Julia took a couple of steps forward. She had to tell him.

“I hadn’t slept for three days by that night when your brother turned up on his moped,” she said quietly. “But I couldn’t sleep that night either. I lay awake listening to him getting into the little bed in Jens’s room. I could hear the springs squeaking when he moved. Then it went quiet, but I still couldn’t get to sleep... When he got up at seven the next morning, I was sitting in the kitchen waiting for him.”

The hens clucked uneasily around her, but there was no comment from Sven-Olof.

“Lambert had dreamed about my son,” she went on. “I could see it in his face when he came into the kitchen with his pillow under his arm. He looked at me, and when I asked him he said it was true, he’d dreamed about Jens. He looked so sad... I’m sure he was intending to tell me more, but I just couldn’t cope with hearing it. I struck him and screamed at him to get out. My father Gerlof went out with him to the gate where his moped was, and I stood there in the kitchen sobbing and listening to him drive away.” She paused and sighed. “That was the only time I met Lambert. Unfortunately.”

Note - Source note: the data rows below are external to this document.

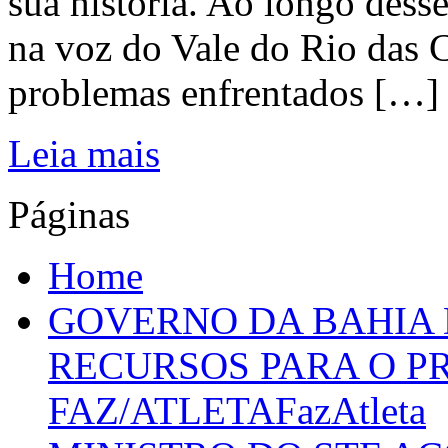
sua história. Ao longo dess
na voz do Vale do Rio das C
problemas enfrentados […]
Leia mais
Páginas
Home
GOVERNO DA BAHIA D
RECURSOS PARA O 
FAZ/ATLETAFazAtleta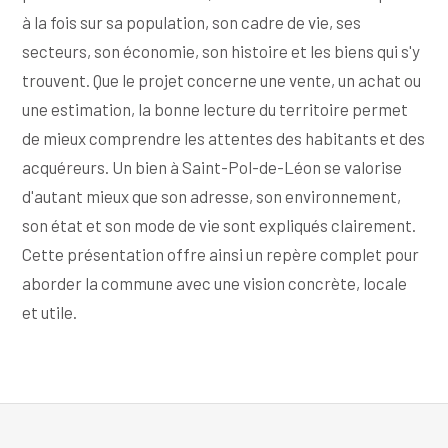
à la fois sur sa population, son cadre de vie, ses
secteurs, son économie, son histoire et les biens qui s'y
trouvent. Que le projet concerne une vente, un achat ou
une estimation, la bonne lecture du territoire permet
de mieux comprendre les attentes des habitants et des
acquéreurs. Un bien à Saint-Pol-de-Léon se valorise
d'autant mieux que son adresse, son environnement,
son état et son mode de vie sont expliqués clairement.
Cette présentation offre ainsi un repère complet pour
aborder la commune avec une vision concrète, locale
et utile.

The henhouse fell silent. Even the hens had settled down.

“That boy...” said Sven-Olof in the darkness. “Was it that terrible tragedy...? The little boy who disappeared in Stenvik?”

“That was my son Jens,” said Julia, longing desperately for a glass of wine. “He’s still missing.”

Sven-Olof didn’t answer.

“I’d really like to know... Did Lambert ever talk about what he dreamed that night?”

“There’s five eggs here,” said a voice from the darkness. “I can’t find any more.”

Julia realized Sven-Olof had no intention of answering any questions.

She breathed out, a deep, heavy sigh.

“I have nothing,” she said to herself. “I have nothing.”

Her eyes had gradually begun to grow accustomed to the darkness, and she could see Sven-Olof standing motionless in the middle of the coop looking at her, clutching five eggs to his chest.

“Your brother must have said something, Sven-Olof,” she said. “At some point he must have said something to you about what he dreamed that night. Did he?”

Sven-Olof coughed. “He only spoke about the boy once.”

It was Julia’s turn to be silent now. She was holding her breath.

“He’d read an article in Ölands-Posten,” said Sven-Olof. “It must have been five years after it happened. We were reading it at breakfast. But there was nothing new in the paper.”

“There never has been,” said Julia, wearily. “There was never anything new to say, but they kept on writing anyway.”